Here's the result that we get after decryption:

All extensions not necessary for performing key exchange must be sent here for maximum privacy.

  • 08: message type (8 for EncryptedExtensions)
  • 00 00 02: message length (2 bytes)
  • 00 00: length of the extensions list (0 bytes)

The last byte denotes the actual record type (22 for handshake).

You can check out the code I used to decrypt the message here.

S → C: Certificate §

The server sends its certificate to the client. Here, the certificate message is abridged since most of it consists of the actual certificate itself, which is explained below.

Only the decrypted message is shown.

  • 0b: message type (11 for Certificate)
  • 00 0f bb: message length (4027 bytes)
  • 00 0f b7: certificate list length (4023 bytes)
    • First certificate
      • 00 05 2a: length (1322 bytes)
      • ..: certificate data
      • 00 00: extensions length (0 bytes)
    • Second certificate
      • 00 05 1a: length (1306 bytes)
      • ..: certificate data
      • 00 00: extensions length (0 bytes)
    • Third certificate
      • 00 05 64: length (1380 bytes)
      • ..: certificate data
      • 00 00: extensions length (0 bytes)
  • 16: actual record type (22 for handshake)

The certificates themselves are serialized using a scheme called Distinguished Encoding Rules, or just DER. DER is rather complicated, so this section doesn't aim to really explain its nuances; instead, it's meant to give you an idea of what's actually in a certificate and how it's stored. There's a lot of information in the certificate that isn't really necessary for understanding the TLS cryptosystem. Pay the most attention to the parts that associate the server's keypair with its identity (its domain name), as well as the parts proving the certificate's trustworthiness (the public key, and the fields identifying the signing certificate).

Here's the first certificate, dissected:

A certificate actually has two components: the to-be-signed certificate, and the actual signature.

  • 30: datatype (sequence)
  • 82 05 26: data length (1318 bytes)

The to-be-signed certificate is where all the interesting information is stored, including the domain names which the certificate covers.

  • 30: datatype (sequence)
  • 82 04 0e: data length (1038 bytes)

This certificate uses X.509 version 3.

  • a0: datatype (context-specific, 'version')

★ ★ ★ ★

## WRITTEN REQUEST 1
From the TLS text, list the length in bytes stated for each certificate in the Certificate message.

★ ★ ★ ★

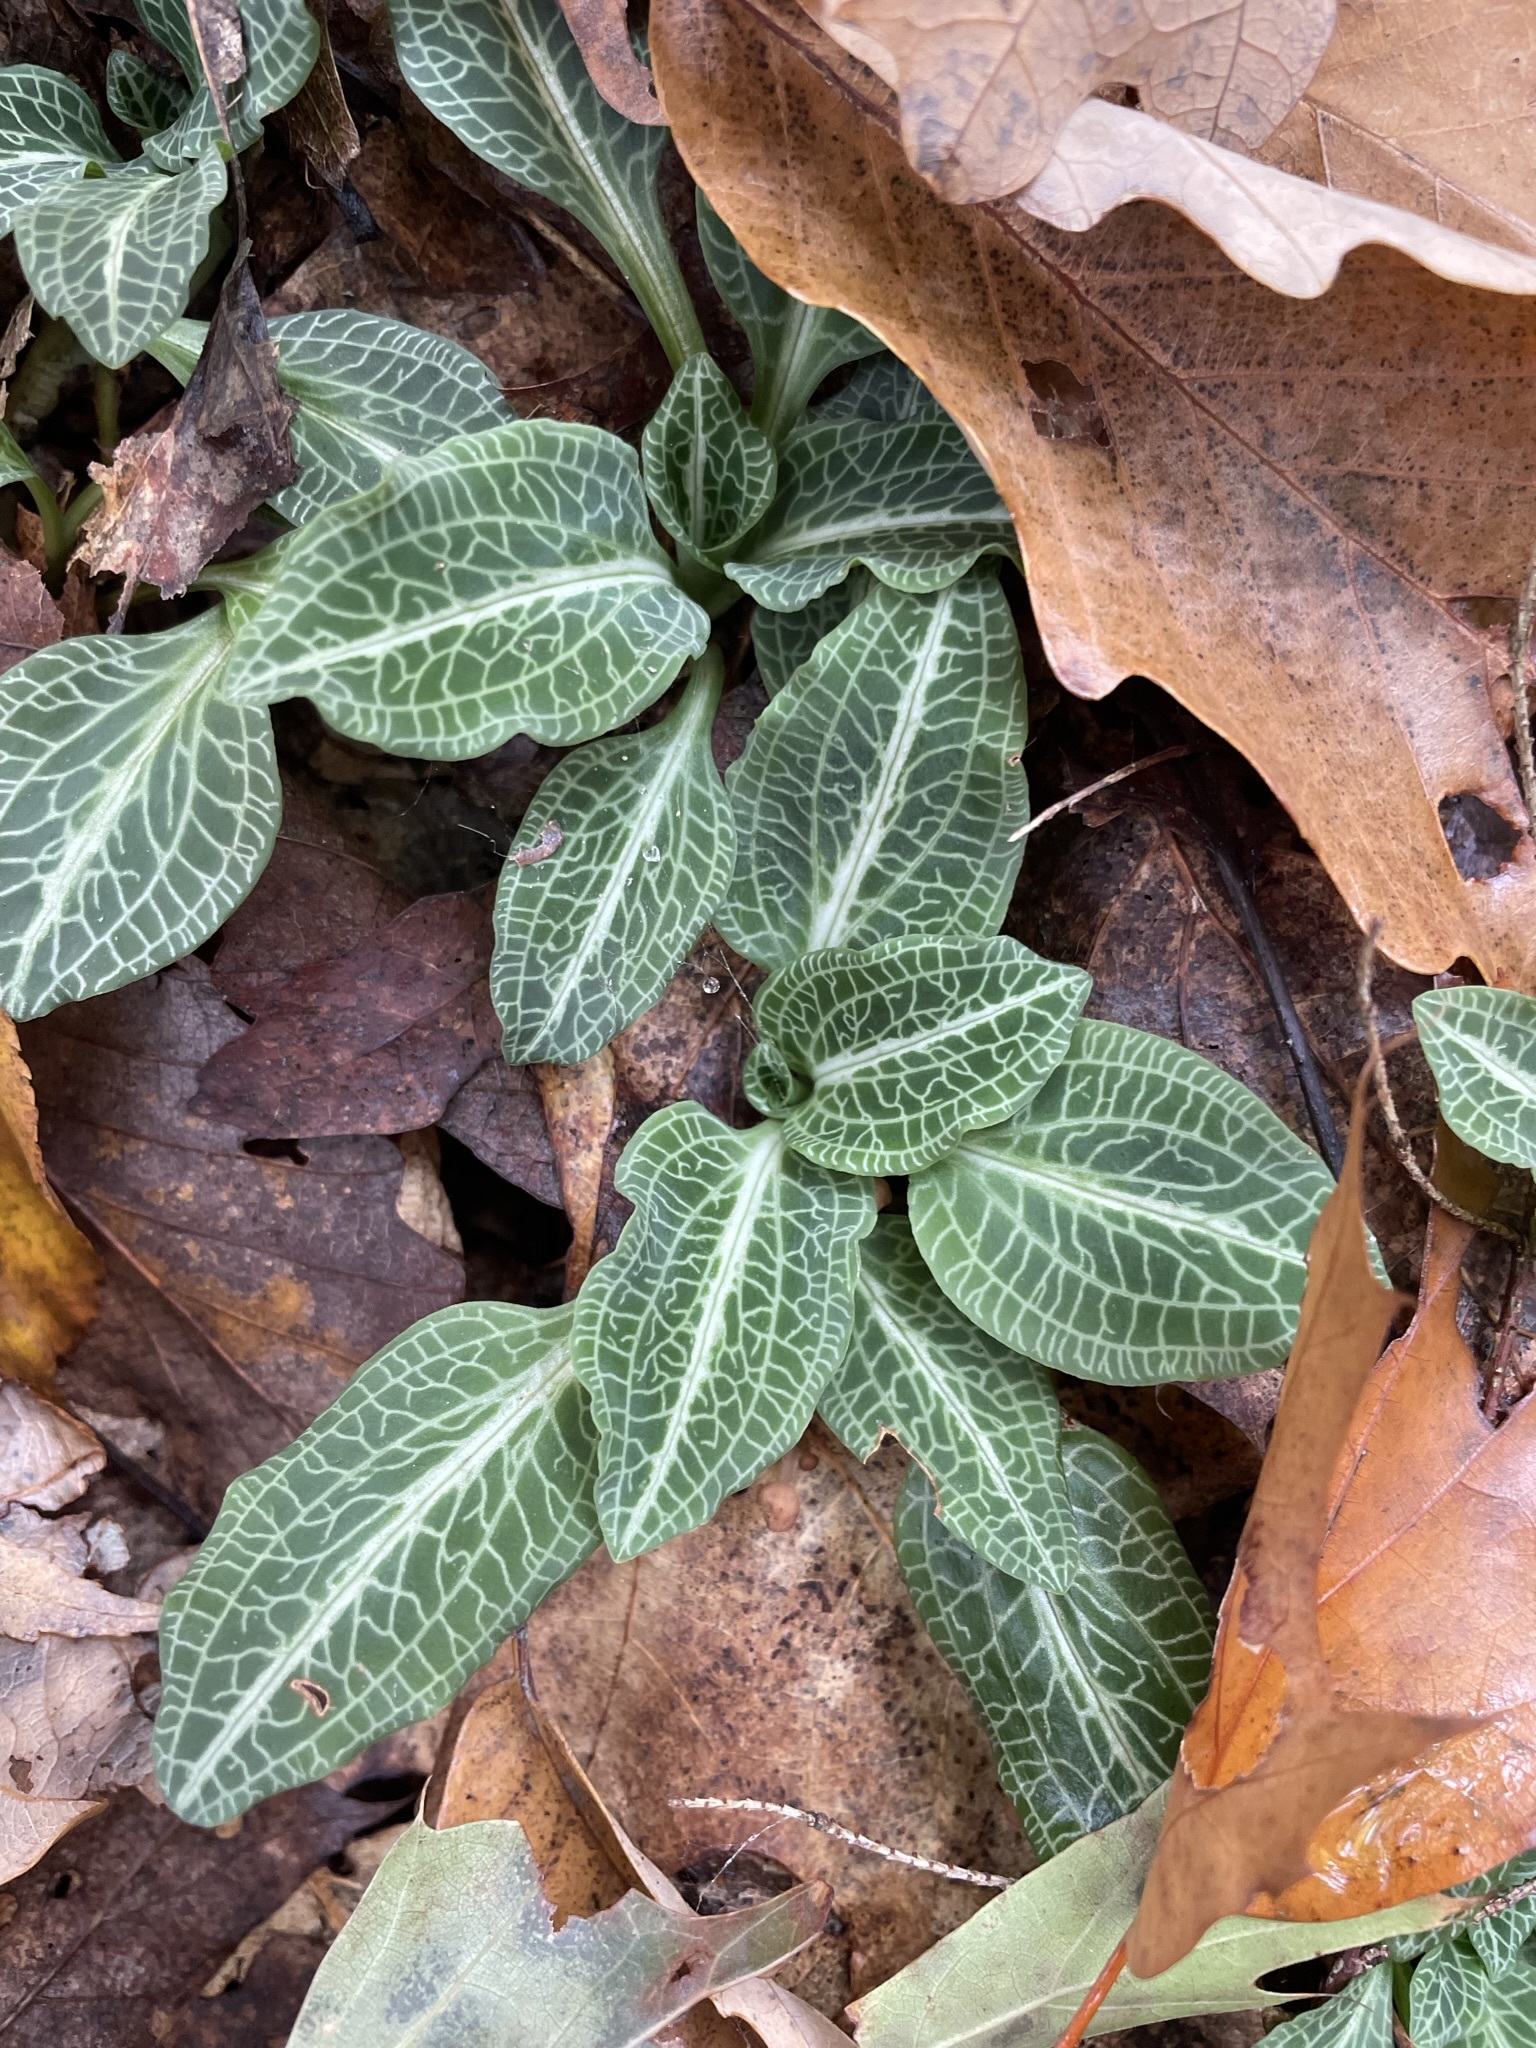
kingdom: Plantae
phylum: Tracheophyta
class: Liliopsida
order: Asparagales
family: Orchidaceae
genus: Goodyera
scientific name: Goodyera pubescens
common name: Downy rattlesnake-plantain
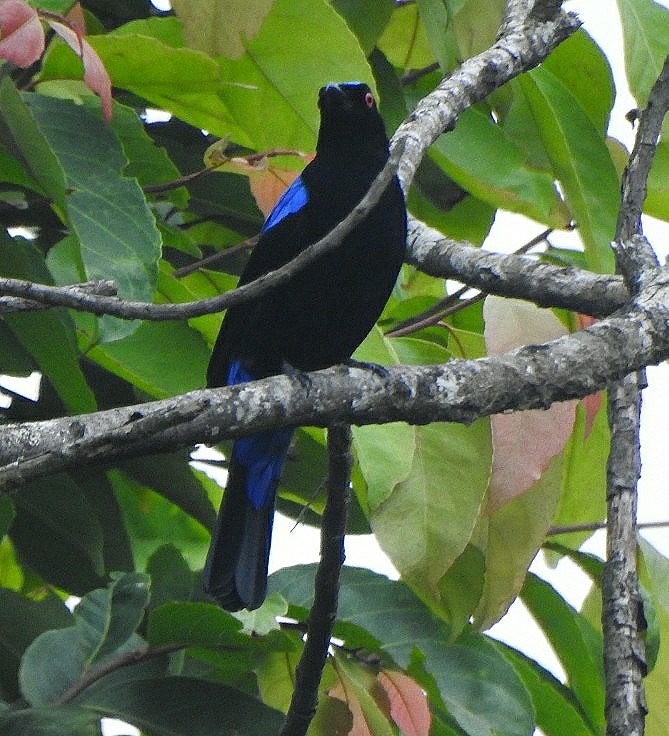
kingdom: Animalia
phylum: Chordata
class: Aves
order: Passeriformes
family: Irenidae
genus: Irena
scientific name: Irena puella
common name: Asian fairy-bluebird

★ ★ ★ ★

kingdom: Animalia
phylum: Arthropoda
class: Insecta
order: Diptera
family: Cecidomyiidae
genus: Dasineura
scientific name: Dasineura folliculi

★ ★ ★ ★

## WRITTEN REQUEST 2
In the records, begin at the line that contains "phylum: Tracheophyta" and stop after the line that contains "common name: Asian fairy-bluebird", then reproduce those lines word for word. Leave the pictures out.

## TASK RESPONSE 1
First certificate: 1322 bytes
Second certificate: 1306 bytes
Third certificate: 1380 bytes

## TASK RESPONSE 2
phylum: Tracheophyta
class: Liliopsida
order: Asparagales
family: Orchidaceae
genus: Goodyera
scientific name: Goodyera pubescens
common name: Downy rattlesnake-plantain
kingdom: Animalia
phylum: Chordata
class: Aves
order: Passeriformes
family: Irenidae
genus: Irena
scientific name: Irena puella
common name: Asian fairy-bluebird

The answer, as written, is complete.